The Island’s largest wind turbine to date was installed Monday morning on the rolling hills of the Allen Farm in Chilmark. Once complete, the turbine will be 149 feet tall.

The turbine will produce 125,000 kilowatt hours per year, double the amount of energy the pastoral sheep farm uses, and is expected to be in full operation within the month.

“I hate the wind,” farm owner Mitchell Posin said of the salt spray that usually covers the land he and wife Clarissa Allen own. “Now we get to use it for something good.”

The team from Great Rock Windpower of Oak Bluffs arrived at 7 a.m. to begin staging the area. The first of three sections was in place by 9 a.m. Once fully installed, 42,000 pounds of machinery will sit atop the hill off South Road.

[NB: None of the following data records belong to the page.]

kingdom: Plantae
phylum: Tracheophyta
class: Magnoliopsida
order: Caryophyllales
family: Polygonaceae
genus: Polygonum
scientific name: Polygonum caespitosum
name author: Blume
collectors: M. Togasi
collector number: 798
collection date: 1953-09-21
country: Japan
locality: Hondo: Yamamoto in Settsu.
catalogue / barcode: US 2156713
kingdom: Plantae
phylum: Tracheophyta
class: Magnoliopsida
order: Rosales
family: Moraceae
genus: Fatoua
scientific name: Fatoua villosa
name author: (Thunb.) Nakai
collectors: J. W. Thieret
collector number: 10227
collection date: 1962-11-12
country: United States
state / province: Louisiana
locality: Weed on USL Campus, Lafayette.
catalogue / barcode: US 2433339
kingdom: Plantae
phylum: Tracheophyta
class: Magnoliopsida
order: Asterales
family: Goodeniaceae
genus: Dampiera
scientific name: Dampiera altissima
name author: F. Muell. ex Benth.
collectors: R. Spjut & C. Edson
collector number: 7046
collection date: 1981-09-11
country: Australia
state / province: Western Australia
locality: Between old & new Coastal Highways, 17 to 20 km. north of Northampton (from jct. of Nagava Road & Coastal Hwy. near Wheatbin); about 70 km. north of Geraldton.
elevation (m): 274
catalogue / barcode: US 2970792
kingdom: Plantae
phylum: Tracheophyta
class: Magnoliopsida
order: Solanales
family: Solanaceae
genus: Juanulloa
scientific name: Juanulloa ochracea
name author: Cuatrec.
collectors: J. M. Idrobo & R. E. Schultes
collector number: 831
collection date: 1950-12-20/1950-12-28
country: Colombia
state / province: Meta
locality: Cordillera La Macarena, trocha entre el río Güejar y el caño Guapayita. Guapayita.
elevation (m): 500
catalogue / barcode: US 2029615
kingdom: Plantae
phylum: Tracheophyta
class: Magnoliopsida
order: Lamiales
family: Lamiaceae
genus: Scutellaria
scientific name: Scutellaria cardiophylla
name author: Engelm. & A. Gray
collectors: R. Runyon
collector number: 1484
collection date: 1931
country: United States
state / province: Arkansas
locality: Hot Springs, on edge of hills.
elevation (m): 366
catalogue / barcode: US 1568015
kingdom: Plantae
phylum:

Mr. Posin and his son Nathaniel Allen-Posin helped hoist the turbine into place, screwing in the last bolts of the base of the tower. Mr. Posin said he hoped it would set a precedent for future farmers.

“If every farmer could do that it would help the world tremendously,” he said.

The turbine was approved in January after the Chilmark zoning board of appeals upheld two building permits for the Allen Farm and Grey Barn, also on South Road. The permits were issued under a special agricultural exemption that allows working farms to skip the normal permitting process.

Mr. Posin said he invited the entire neighborhood to the installation and hoped to be as transparent as possible.

“We’re hoping it’ll be here, people will see it and the tension of the anti will subside,” he said.

Construction is expected to last all day. The blades should be rotating by tomorrow.